İstanbul’un fethinden sonra Ayasofyayı cami yapıp ilk Cuma namazını orada kılmaya hazırlandıklarında,  Fatihin Hocaları Aralarında böyle bir karar vermişler. Yatsı ve ikindi namazının sünnetini terk etmeyen, Ayasofyada ilk Cuma namazını kıldıracak. ” vakit gelmiş bu kelimeler ile seslenerek imam ararken,  yine İstanbul’un Fethi ile müjdelenen Fatih Sultan Mehmet Han Hazretlerine o şeref nasip olmuş. Böylece Fatih, Sünneti gayri müekked olan Yatsı ve İkindi namazlarının Sünnetlerini de terk etmediği ortaya çıkıyor. Ve Cuma namazını Fatih kıldırıyor.(Haşiye) İşte, Fatih Sultan Mehmet Hanın başarısının sırlarından bir tanesini de bu.

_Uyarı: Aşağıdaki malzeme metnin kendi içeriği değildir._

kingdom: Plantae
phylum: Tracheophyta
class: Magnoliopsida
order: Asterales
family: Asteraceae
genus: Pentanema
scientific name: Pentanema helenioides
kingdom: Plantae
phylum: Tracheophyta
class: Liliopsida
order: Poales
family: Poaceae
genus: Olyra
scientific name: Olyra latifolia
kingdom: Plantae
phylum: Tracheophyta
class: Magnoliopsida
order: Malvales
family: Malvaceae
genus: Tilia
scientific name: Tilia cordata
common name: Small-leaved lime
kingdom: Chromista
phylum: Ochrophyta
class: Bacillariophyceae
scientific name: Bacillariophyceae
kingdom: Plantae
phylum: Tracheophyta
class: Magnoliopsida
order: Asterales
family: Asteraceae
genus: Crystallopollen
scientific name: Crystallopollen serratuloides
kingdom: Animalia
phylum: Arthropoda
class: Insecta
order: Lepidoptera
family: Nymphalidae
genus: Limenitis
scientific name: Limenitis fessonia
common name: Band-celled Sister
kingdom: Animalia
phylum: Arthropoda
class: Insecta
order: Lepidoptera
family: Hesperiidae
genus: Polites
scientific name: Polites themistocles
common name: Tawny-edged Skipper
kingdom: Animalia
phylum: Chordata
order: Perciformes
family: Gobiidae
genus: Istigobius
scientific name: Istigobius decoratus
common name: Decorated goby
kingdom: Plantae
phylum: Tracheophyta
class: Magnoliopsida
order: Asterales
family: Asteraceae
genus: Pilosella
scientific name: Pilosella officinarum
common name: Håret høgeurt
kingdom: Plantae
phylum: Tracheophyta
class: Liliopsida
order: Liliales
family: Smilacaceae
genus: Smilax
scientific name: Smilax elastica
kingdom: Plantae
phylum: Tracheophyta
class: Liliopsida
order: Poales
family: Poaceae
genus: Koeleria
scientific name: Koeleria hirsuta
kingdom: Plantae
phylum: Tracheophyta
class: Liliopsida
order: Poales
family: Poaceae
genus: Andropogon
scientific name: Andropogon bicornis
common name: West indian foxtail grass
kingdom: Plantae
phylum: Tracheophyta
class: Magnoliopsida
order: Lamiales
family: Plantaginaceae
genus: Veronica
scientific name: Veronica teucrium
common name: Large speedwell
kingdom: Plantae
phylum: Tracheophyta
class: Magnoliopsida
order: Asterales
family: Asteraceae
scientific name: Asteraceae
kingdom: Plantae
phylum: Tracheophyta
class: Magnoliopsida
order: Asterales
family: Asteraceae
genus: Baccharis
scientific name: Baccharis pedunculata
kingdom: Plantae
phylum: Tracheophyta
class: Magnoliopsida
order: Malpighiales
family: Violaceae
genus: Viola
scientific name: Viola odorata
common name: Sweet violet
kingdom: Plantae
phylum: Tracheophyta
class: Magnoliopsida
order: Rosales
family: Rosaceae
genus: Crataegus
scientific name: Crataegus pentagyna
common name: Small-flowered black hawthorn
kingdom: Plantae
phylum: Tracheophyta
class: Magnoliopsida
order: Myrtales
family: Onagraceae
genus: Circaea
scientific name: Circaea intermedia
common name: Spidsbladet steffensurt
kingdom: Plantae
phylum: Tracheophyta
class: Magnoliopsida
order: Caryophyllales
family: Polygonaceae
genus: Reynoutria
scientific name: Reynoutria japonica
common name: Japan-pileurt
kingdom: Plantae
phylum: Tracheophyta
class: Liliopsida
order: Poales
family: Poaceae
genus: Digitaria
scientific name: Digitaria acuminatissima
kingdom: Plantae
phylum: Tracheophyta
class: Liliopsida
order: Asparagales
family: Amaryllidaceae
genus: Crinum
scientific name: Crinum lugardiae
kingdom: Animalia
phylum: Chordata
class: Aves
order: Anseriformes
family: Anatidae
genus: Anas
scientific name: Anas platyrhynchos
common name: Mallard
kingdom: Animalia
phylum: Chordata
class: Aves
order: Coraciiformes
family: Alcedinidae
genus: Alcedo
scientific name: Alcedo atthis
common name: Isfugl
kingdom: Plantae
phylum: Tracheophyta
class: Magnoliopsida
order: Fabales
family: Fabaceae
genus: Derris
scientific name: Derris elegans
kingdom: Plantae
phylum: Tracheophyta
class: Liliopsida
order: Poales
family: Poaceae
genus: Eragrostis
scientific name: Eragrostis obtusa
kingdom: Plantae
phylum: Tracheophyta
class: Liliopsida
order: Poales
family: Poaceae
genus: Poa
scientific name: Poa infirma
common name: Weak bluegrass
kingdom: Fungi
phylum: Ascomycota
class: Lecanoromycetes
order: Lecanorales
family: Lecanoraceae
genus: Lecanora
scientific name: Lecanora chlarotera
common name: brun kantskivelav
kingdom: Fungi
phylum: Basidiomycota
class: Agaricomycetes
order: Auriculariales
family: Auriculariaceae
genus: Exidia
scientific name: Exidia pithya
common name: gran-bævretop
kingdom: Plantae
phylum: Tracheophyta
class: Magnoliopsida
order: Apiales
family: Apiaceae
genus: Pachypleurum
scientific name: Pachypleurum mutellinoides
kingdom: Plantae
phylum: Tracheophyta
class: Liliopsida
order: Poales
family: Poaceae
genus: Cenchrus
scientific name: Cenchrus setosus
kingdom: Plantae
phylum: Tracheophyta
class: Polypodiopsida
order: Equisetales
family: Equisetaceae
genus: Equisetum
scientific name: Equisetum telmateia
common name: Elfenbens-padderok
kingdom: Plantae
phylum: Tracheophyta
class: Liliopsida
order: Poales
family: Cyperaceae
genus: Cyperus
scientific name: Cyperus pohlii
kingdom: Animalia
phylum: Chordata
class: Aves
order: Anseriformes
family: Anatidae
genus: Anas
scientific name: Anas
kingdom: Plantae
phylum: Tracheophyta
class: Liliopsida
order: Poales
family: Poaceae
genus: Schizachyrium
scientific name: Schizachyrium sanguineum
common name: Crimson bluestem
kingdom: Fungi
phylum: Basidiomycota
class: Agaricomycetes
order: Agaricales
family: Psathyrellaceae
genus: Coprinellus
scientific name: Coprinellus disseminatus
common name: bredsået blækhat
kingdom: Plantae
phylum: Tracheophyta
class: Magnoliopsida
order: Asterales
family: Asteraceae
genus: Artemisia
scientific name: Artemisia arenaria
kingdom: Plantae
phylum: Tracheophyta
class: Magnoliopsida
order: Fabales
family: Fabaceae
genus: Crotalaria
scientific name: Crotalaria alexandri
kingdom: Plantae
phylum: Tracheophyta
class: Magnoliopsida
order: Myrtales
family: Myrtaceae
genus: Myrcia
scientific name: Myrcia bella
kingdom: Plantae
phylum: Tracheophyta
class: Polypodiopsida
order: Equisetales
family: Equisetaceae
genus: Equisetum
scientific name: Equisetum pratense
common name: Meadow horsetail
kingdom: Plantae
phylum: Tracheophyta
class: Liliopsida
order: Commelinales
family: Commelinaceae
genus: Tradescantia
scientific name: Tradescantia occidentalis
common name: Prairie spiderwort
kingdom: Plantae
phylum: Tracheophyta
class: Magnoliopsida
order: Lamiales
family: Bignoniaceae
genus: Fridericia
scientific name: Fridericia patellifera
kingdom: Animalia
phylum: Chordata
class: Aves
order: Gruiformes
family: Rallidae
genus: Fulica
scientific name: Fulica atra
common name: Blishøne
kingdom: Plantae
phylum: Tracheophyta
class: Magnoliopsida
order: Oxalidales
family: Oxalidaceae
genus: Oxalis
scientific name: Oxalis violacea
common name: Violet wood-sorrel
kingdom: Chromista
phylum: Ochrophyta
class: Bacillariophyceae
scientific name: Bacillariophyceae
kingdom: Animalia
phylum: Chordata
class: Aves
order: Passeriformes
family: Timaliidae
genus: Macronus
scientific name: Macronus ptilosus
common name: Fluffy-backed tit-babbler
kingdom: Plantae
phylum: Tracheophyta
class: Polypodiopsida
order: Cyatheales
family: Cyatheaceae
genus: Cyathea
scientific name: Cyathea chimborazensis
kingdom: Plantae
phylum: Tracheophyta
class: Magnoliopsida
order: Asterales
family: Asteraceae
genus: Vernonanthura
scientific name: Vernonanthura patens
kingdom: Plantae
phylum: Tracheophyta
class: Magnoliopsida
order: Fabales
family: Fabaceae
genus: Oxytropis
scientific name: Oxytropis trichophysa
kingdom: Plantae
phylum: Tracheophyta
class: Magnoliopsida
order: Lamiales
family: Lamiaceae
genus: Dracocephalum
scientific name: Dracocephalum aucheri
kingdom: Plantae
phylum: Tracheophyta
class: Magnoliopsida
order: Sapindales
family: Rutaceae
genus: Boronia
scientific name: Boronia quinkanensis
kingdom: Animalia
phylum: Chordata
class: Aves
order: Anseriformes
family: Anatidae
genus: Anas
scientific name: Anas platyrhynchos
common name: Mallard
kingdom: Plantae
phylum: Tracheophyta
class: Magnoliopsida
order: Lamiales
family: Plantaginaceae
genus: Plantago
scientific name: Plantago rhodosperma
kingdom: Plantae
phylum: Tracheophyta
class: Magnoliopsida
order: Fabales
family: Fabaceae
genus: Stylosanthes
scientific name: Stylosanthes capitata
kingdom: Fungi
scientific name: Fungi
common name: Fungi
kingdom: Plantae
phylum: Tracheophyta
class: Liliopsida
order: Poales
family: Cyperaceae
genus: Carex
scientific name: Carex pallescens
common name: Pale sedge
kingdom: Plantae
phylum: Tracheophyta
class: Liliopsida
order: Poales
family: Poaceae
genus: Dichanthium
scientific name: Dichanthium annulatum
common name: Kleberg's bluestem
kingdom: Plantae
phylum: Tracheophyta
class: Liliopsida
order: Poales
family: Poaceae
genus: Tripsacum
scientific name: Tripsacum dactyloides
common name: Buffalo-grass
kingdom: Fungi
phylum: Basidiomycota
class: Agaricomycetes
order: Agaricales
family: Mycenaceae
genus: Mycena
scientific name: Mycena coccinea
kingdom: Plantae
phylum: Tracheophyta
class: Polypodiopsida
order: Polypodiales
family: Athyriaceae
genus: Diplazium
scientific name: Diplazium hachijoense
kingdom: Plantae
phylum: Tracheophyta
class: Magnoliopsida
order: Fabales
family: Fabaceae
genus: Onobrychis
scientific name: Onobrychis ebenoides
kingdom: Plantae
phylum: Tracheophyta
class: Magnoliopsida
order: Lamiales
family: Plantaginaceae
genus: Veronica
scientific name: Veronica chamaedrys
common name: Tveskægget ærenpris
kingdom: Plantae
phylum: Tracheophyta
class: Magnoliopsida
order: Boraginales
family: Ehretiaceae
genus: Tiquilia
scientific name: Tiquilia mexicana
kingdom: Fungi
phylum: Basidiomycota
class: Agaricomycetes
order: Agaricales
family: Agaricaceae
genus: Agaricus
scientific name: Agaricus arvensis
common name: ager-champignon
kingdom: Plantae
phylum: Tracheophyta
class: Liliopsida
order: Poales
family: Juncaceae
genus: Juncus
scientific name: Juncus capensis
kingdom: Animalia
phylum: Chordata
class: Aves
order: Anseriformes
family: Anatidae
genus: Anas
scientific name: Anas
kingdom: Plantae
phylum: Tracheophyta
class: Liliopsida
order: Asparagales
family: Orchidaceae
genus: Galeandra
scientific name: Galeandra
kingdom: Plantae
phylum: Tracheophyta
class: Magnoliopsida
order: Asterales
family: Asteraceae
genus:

Evet! Kâinatın yaratıcısı olan Allaha c.c. ve Onun Mükâfat ve mücazat yeri olan  Cennet ve Cehenneme  sağlam inananların yapacağı budur. Onlar böyle sağlam imanla dünyaya meydan okumuşlar. Osmanlının o parlak devrinden sonra duraklama ve dış düşmanlarla içteki münafikların gayretleri ile işte 300 senedir yavaş yavaş müslümanları yıpratmaya çalışmışlar ve asıl hedeflerine 20. asırda ulaştılar. Tahribatlarının en büyüğü olan sefahetlerini teknikle ve fen ilimleri ile sarıp biz Müslümanlara kabul ettirdiler. Fakat onların o sahtekarlıkları günden güne, Yalnız Müslümanların nefretlerini kazanmakla da kalmayıp, o düşmanların kendi memleketlerindeki insanlarda dahi, insanlığın fıtri ihtiyacı olan hak dine meyil artıyor. Ve bizim için çok üzücüdür ki, onlar Müslümanlığı kabul ettikten sonra, noksansız yaşayıp numune-i imtisal olurken, zavallı bizimkiler, dinlerini tam yaşamadıkları için faydasını hikmet yeri olan bu dünyada görmedikleri gibi, Allahtan ümit kesilmez ama, korkuyorum ki orada da, göremeyecekler. Çünkü bir bütün olan İslamiyet ten, kendilerine hafif taraflarını alıp yalnız o kadarını yaşayan şehit dedenin torunu bizi çok üzüyor. Evet! bu bize gösteriyor ki, bir insanın imanı ne kadar zayıflarsa o, o kadar dini hayatından taviz verebilir. Öyle ki, ufak bir iş bahanesi ile, benim Müslüman vatandaşım namazını terk edebiliyor. Benim işim yorucu veya midemde biraz rahatsızlık var diyerek orucunu bozabiliyor. Veya, bir imansız doktorun, sen oruç tutamazsın demesi ile orucunu bozabiliyor ve saire.. Allah bizi ve din kardeşlerimizi bu gaflet uykusundan uyandırsın.                                                                                                      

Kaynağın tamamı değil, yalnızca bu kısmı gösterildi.